Керенский немедленно бросился в Белый зал, пробираясь через толпу. Какая-то дверь, охраняемая церберами, разверзлась перед Керенским и тут же закрылась передо мною. Я отправился кругом. Придя в зал, я застал Керенского уже на кафедре, положившего свою дубинку на пюпитр и ожидавшего, пока председатель, не столь глубокомысленный, сколь речистый, кончит свою речь о том, что офицером может быть и хороший солдат и что никаких особых свойств и знаний для этого не требуется.
Керенский был шумно встречен, и его выступление, несомненно, имело реальный эффект. Вообще говоря, вопрос был затем как-то смазан. Предложение же о доступе в офицерство для «политических», для евреев и т. п. действительно было внесено Керенским в совет министров.

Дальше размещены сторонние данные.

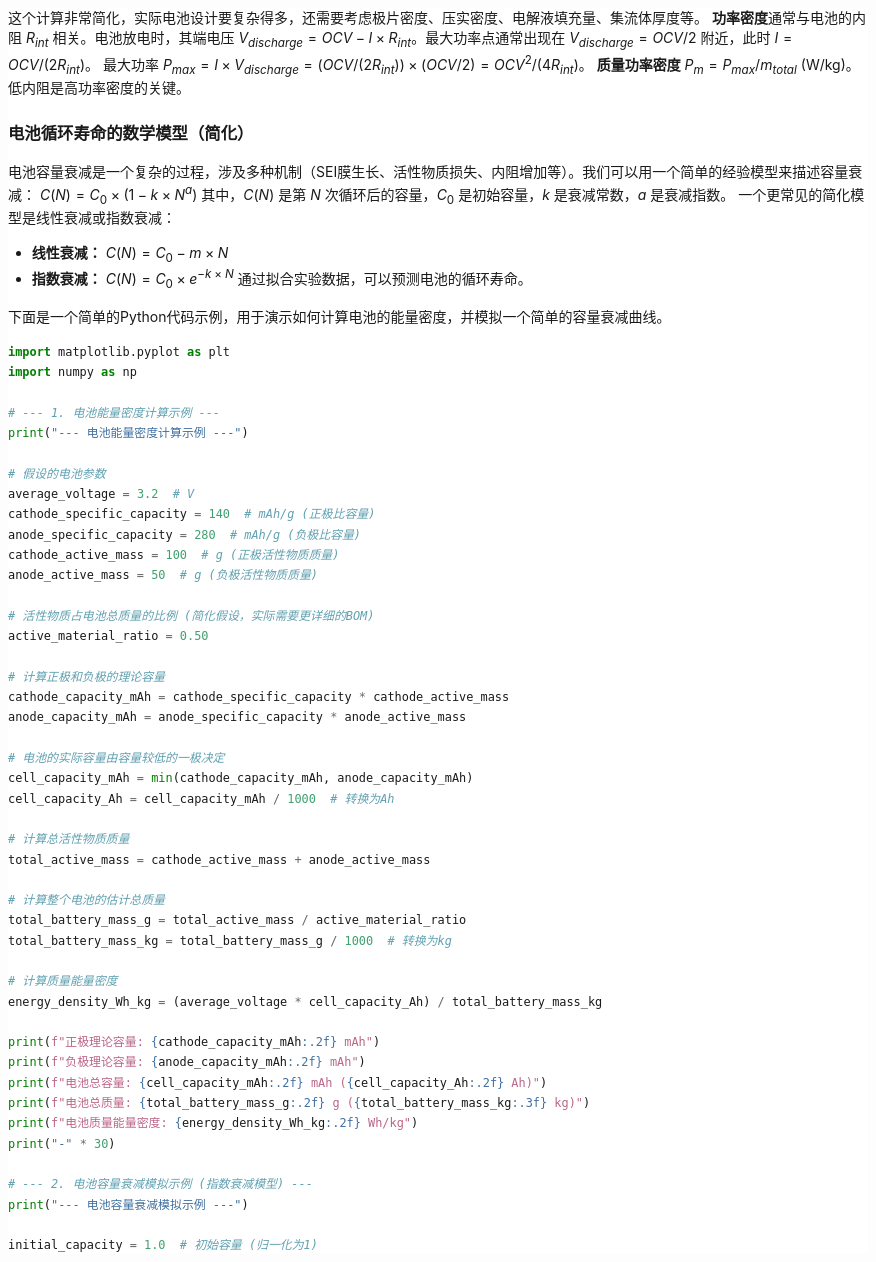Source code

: 这个计算非常简化，实际电池设计要复杂得多，还需要考虑极片密度、压实密度、电解液填充量、集流体厚度等。
**功率密度**通常与电池的内阻 $R_{int}$ 相关。电池放电时，其端电压 $V_{discharge} = OCV - I \times R_{int}$。最大功率点通常出现在 $V_{discharge} = OCV/2$ 附近，此时 $I = OCV / (2 R_{int})$。
最大功率 $P_{max} = I \times V_{discharge} = (OCV / (2 R_{int})) \times (OCV/2) = OCV^2 / (4 R_{int})$。
**质量功率密度** $P_m = P_{max} / m_{total}$ (W/kg)。
低内阻是高功率密度的关键。

### 电池循环寿命的数学模型（简化）

电池容量衰减是一个复杂的过程，涉及多种机制（SEI膜生长、活性物质损失、内阻增加等）。我们可以用一个简单的经验模型来描述容量衰减：
$C(N) = C_0 \times (1 - k \times N^a)$
其中，$C(N)$ 是第 $N$ 次循环后的容量，$C_0$ 是初始容量，$k$ 是衰减常数，$a$ 是衰减指数。
一个更常见的简化模型是线性衰减或指数衰减：
*   **线性衰减：** $C(N) = C_0 - m \times N$
*   **指数衰减：** $C(N) = C_0 \times e^{-k \times N}$
通过拟合实验数据，可以预测电池的循环寿命。

下面是一个简单的Python代码示例，用于演示如何计算电池的能量密度，并模拟一个简单的容量衰减曲线。

```python
import matplotlib.pyplot as plt
import numpy as np

# --- 1. 电池能量密度计算示例 ---
print("--- 电池能量密度计算示例 ---")

# 假设的电池参数
average_voltage = 3.2  # V
cathode_specific_capacity = 140  # mAh/g (正极比容量)
anode_specific_capacity = 280  # mAh/g (负极比容量)
cathode_active_mass = 100  # g (正极活性物质质量)
anode_active_mass = 50  # g (负极活性物质质量)

# 活性物质占电池总质量的比例 (简化假设，实际需要更详细的BOM)
active_material_ratio = 0.50

# 计算正极和负极的理论容量
cathode_capacity_mAh = cathode_specific_capacity * cathode_active_mass
anode_capacity_mAh = anode_specific_capacity * anode_active_mass

# 电池的实际容量由容量较低的一极决定
cell_capacity_mAh = min(cathode_capacity_mAh, anode_capacity_mAh)
cell_capacity_Ah = cell_capacity_mAh / 1000  # 转换为Ah

# 计算总活性物质质量
total_active_mass = cathode_active_mass + anode_active_mass

# 计算整个电池的估计总质量
total_battery_mass_g = total_active_mass / active_material_ratio
total_battery_mass_kg = total_battery_mass_g / 1000  # 转换为kg

# 计算质量能量密度
energy_density_Wh_kg = (average_voltage * cell_capacity_Ah) / total_battery_mass_kg

print(f"正极理论容量: {cathode_capacity_mAh:.2f} mAh")
print(f"负极理论容量: {anode_capacity_mAh:.2f} mAh")
print(f"电池总容量: {cell_capacity_mAh:.2f} mAh ({cell_capacity_Ah:.2f} Ah)")
print(f"电池总质量: {total_battery_mass_g:.2f} g ({total_battery_mass_kg:.3f} kg)")
print(f"电池质量能量密度: {energy_density_Wh_kg:.2f} Wh/kg")
print("-" * 30)

# --- 2. 电池容量衰减模拟示例 (指数衰减模型) ---
print("--- 电池容量衰减模拟示例 ---")

initial_capacity = 1.0  # 初始容量 (归一化为1)
```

Вечером в комнате № 10 я уселся в уголке с Чхеидзе и тихонько ему одному читал проект манифеста «К народам всего мира». Он также, кажется, признал все литературные преимущества горьковского текста; но для Чхеидзе было ясно, что там не сказано того, что сказать было необходимо от имени народной революции. Я познакомил его и с моим «запасным текстом». Чхеидзе относился к делу с величайшим напряженным вниманием и просил повторить отдельные фразы:
– Да, да… Вы скажите, вы напишите, что наступило время… наступило время народам взять в свои руки дело войны и мира.
Со слов Чхеидзе я внес поправку или вставил в текст именно эту фразу… В общем Чхеидзе признал пригодным мой вариант. Я немедленно дал мои клочки переписать на машинке. А затем давал нескольким товарищам для приватного ознакомления – большевикам, трудовикам, центру. Одни одобряли, другие основательно критиковали.
О содержании этого манифеста я скажу несколько слов потом. Трудности же при разработке этого документа были очевидны. Тут было две Сциллы и две Харибды. Во-первых, по существу дела: тут надо было, с одной стороны, соблюсти «Циммервальд» и тщательно избежать всякого «оборончества»; с другой же стороны, надо было «подойти к солдату», мыслящему о немце по-старому, и надо было парализовать всякую игру на «открытии фронта» Советом, на «Вильгельме, который слопает революцию»… Эта двойственность задачи, эта противоречивость требований заставляла танцевать на лезвии под страхом сковырнуться в ту либо в другую сторону. И конечно, это не могло не отразиться роковым образом на содержании манифеста.
Во-вторых. Сцилла и Харибда были в самых условиях прохождения манифеста через Исполнительный Комитет: правые тянули к прямому и откровенному оборончеству, социал-патриотизму, совпадавшему – с точки зрения редакции манифеста – с солдатско-обывательскими настроениями. Левые, напротив. как огня боялись шовинизма, всякой вообще защиты и всего того, что могло бы быть санкцией межнациональной вооруженной борьбы. Сделать приемлемым манифест для того и другого крыла было задачей если и осуществимой, то довольно головоломной. Приходилось не то что выбирать выражения, а рассматривать под микроскопом каждую запятую и с одного и с другого конца. Это заставляло не видеть из-за деревьев леса, затемняло общий смысл, центральное содержание в интересах мелочного построения фраз. Обо всем этом мне придется по существу сказать несколько слов, когда речь будет идти о дальнейшей судьбе этого манифеста. Но во всяком случае, именно всем этим в огромной степени объясняется, а пожалуй, и оправдывается слабость этого важного документа революции.